◆ WHAT TO WORK ON:
Your answer must be a single number: the count of lines in the entries below that hold "كانوا".

MATERIAL FOR THE TASK below:

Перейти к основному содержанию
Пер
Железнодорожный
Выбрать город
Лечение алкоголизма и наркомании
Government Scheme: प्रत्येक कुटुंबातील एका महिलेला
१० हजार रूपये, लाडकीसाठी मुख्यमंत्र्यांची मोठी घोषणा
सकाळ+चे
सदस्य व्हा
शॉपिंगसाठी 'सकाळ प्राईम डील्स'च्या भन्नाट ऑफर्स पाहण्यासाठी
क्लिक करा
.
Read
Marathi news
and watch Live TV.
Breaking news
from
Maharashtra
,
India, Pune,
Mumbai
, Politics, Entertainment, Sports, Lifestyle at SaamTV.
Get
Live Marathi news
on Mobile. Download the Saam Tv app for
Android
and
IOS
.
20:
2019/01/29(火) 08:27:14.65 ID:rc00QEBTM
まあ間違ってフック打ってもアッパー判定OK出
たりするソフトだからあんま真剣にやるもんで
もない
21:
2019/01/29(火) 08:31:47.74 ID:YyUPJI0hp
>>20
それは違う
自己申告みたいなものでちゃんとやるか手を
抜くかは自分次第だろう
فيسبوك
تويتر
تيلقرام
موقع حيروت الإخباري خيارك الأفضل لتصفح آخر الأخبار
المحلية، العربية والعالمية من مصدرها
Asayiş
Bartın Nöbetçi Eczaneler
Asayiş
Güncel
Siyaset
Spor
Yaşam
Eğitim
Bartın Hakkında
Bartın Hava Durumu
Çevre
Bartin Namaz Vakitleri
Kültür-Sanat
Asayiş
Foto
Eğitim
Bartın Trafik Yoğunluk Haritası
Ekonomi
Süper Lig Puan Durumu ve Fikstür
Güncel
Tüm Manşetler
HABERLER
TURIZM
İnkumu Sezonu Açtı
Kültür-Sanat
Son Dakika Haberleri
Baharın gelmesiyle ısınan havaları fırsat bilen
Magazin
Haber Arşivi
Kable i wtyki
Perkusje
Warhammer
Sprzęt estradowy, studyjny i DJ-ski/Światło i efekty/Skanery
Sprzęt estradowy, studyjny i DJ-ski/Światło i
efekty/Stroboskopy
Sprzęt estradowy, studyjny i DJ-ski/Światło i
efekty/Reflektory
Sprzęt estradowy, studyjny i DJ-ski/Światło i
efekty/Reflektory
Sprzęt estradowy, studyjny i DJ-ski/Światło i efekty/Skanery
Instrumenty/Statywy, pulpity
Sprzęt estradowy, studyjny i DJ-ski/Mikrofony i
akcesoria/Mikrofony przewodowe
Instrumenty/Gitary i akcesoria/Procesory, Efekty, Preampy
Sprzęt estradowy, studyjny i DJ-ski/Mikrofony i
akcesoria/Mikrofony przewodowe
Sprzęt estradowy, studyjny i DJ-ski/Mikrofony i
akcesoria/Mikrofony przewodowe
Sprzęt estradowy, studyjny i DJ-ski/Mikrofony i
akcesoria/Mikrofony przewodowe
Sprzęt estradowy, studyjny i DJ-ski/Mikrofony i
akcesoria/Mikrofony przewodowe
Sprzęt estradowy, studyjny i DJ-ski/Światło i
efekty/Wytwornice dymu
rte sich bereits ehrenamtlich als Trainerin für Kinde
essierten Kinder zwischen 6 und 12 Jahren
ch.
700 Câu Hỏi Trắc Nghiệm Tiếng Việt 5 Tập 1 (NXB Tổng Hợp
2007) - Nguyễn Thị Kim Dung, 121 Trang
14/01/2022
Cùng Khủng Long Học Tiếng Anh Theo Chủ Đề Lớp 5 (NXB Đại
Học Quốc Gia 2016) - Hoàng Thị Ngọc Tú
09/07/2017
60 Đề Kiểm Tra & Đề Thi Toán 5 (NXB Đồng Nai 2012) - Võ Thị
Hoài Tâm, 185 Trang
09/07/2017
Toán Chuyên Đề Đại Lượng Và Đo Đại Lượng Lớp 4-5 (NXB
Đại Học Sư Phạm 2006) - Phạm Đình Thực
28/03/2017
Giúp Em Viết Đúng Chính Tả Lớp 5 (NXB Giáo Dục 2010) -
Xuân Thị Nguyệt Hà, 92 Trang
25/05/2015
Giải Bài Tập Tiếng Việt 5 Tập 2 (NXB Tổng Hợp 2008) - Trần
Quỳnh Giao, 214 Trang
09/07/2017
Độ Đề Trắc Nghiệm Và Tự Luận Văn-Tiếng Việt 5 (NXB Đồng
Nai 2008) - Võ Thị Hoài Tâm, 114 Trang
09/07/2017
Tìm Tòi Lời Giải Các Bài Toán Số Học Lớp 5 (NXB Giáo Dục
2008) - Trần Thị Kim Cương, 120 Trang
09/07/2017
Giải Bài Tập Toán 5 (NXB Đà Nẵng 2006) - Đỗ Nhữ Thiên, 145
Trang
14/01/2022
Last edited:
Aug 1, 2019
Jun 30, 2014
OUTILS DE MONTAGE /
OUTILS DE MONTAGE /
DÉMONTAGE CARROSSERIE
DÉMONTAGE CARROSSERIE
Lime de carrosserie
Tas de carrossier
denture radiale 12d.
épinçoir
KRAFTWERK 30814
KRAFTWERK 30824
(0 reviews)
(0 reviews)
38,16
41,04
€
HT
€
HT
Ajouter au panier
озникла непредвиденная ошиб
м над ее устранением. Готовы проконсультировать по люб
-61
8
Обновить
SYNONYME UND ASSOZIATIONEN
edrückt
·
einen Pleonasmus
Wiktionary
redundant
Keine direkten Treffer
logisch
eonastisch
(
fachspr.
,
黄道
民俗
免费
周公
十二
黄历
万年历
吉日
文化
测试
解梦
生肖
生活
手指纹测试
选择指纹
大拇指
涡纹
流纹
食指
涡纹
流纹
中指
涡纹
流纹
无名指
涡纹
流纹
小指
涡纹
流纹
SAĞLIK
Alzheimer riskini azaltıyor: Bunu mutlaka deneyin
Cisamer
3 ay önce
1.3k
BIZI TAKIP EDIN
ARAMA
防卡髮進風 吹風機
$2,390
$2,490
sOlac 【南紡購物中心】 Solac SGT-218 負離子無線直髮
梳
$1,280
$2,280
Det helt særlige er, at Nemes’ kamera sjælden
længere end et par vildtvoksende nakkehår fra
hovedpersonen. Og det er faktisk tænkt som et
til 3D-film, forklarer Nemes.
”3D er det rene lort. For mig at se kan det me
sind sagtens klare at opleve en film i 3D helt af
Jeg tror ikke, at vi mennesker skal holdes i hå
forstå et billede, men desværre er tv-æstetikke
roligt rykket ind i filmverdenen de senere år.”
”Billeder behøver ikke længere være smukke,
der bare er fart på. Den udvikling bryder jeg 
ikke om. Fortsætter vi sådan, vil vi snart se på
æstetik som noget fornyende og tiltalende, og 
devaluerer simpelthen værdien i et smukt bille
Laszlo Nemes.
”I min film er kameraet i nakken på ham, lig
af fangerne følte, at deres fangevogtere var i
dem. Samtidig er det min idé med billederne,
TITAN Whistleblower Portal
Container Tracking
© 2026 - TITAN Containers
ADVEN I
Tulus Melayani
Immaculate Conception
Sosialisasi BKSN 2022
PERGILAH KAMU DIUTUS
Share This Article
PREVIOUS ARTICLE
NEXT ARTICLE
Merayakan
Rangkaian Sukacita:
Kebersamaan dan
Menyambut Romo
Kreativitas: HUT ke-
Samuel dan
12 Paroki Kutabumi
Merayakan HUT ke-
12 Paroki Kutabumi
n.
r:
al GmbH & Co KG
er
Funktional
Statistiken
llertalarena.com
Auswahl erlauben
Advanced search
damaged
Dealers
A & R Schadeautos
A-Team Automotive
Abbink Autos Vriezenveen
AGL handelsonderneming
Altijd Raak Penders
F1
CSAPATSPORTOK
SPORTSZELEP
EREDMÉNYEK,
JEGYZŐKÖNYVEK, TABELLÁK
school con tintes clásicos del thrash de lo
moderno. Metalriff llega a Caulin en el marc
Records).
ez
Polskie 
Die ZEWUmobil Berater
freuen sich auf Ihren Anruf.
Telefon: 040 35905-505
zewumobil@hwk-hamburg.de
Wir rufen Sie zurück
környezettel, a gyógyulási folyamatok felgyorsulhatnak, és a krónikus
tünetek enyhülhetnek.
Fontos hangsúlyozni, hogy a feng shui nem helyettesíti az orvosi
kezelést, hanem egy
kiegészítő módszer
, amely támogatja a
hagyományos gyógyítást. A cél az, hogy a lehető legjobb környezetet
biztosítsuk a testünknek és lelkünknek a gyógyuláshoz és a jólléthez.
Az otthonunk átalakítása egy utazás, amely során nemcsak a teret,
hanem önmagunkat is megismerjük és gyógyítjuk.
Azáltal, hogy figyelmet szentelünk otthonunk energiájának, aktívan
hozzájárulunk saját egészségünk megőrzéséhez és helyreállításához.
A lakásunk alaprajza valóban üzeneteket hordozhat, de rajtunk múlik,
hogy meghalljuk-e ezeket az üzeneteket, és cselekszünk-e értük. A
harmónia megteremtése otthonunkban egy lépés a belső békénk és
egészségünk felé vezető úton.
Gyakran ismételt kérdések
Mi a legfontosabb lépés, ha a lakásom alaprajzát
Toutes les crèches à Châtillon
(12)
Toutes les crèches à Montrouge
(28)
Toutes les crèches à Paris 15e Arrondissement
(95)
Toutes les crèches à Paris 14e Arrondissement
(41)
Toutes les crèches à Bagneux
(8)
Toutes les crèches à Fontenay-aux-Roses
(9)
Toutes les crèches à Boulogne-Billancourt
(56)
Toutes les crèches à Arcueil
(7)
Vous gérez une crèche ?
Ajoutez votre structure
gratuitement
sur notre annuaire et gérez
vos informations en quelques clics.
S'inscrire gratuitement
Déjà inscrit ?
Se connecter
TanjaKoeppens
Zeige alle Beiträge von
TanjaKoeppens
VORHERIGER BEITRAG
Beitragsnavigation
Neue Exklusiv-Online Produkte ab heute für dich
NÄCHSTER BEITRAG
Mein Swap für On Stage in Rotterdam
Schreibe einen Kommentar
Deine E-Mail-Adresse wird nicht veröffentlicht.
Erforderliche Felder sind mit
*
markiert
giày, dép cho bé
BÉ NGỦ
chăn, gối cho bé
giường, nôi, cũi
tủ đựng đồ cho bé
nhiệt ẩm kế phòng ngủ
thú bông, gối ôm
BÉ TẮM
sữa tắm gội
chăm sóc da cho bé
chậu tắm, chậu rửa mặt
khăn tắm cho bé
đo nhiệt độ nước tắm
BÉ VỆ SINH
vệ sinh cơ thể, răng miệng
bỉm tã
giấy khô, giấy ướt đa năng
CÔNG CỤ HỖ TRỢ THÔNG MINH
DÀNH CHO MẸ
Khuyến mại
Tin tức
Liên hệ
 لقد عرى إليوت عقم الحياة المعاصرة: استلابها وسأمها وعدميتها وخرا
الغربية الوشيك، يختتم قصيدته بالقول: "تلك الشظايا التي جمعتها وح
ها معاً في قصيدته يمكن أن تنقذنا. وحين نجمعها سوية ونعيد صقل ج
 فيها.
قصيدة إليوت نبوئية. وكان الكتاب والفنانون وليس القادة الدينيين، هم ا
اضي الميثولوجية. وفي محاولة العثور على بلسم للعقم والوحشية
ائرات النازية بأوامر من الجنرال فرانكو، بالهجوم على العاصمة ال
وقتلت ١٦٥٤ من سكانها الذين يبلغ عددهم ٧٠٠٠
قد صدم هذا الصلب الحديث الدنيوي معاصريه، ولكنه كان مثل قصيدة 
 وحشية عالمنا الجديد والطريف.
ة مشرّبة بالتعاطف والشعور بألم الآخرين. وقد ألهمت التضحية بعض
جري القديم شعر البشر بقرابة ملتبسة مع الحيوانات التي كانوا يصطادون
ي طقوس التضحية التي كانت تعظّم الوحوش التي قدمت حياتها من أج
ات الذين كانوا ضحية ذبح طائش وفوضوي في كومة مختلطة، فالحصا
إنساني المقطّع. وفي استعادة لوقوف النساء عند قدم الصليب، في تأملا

End of MATERIAL FOR THE TASK.

◆ RESPONSE:
2